Making an interesting film is a challenge because of the constraints of the medium and the way we corral narratives into genre.
Making a film of Shakespeare is a greater challenge. You cannot deviate too much from the stage conventions that 19th century performers imposed on the plays. The producers would lose their core audience: high school teachers.
This play is particularly challenging because it hits a weak spot in film today: the tension between what actors and directors think is essential in the play (and life). Of all the plays, this one presents the greatest opportunity for the actors to hijack the enterprise at the cost of the valuable sense of the thing.
It's ironic because the main motion in the play's structure is just this idea of how the order of the environment fights the action of willful individuals within.
I think the writer at this stage in his life worked from the outside in, focusing on the forces that are unloosed in the world, then forming images and analogies that finally can map to some story he finds.
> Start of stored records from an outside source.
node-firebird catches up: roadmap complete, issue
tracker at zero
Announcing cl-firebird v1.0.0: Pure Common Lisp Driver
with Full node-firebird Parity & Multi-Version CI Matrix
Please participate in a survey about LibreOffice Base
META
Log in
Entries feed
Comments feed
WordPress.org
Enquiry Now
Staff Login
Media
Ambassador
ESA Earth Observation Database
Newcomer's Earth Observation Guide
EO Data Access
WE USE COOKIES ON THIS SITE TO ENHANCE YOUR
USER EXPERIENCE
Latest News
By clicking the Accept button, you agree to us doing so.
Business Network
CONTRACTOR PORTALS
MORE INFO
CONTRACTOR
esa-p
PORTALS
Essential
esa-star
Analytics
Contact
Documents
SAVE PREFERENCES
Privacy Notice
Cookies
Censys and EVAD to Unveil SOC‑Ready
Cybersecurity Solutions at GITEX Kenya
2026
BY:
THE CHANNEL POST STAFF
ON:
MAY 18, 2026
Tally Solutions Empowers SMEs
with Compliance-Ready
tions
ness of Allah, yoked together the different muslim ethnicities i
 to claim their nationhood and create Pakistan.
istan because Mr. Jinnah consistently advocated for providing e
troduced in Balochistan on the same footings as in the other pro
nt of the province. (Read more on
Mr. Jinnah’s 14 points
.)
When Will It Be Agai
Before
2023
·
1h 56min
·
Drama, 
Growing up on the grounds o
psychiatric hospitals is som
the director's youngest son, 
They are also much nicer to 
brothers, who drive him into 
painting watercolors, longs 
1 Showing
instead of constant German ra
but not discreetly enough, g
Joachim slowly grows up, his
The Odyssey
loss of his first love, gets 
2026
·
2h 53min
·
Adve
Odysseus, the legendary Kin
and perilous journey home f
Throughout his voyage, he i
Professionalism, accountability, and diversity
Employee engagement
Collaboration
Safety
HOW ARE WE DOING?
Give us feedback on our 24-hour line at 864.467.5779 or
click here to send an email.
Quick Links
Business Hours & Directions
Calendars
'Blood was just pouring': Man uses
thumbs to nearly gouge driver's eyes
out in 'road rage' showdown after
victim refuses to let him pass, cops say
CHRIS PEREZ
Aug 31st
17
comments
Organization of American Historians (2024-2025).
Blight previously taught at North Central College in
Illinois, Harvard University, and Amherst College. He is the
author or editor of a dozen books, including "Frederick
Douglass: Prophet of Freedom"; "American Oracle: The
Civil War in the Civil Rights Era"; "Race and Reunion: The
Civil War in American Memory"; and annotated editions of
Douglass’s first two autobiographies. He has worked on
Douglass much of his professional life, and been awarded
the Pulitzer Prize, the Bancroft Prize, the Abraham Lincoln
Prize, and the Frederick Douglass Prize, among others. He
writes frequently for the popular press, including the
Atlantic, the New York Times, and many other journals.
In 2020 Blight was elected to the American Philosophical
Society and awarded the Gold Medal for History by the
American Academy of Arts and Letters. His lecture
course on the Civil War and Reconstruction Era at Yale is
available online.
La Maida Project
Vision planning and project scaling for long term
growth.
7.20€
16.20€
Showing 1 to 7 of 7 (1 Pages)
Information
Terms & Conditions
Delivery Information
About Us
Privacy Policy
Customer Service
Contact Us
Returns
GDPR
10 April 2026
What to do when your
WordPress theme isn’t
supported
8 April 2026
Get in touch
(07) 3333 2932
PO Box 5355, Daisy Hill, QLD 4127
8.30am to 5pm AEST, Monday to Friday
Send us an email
So far as we know, he never made up his stories, instead appropriated existing ones, bending them to fit his needs. So though schoolkids assiduously write about the "themes" of this, it is instead rooted in something more abstract and powerful.
A good actor, a smart one, will know this and work hard with the director to create not a character but a world that buffets a character. A good actor-director like Welles will have devised some cinematic devices to make this work. Welles used cinematic architecture by this I mean physical walls and spaces in what still seems to be the highest achievement of that approach.
A bad actor, and actor that ONLY knows acting, will jump on these lines and think they have to do with defining a man and his urges. He will ignore how those urges and the complementary ones of those around him, are pulled from afar, deep in celestial machine. He will ignore the very notion of tragedy, the inevitability of the end because of the world, not the man.
Hopkins is a bad actor. The BBC is spineless in its decisions. This is worthless, unless while you are bored you think about the forces in the world that tragically drive this to be the corpse it is.
Ted's Evaluation -- 1 of 3: You can find something better to do with this part of your life.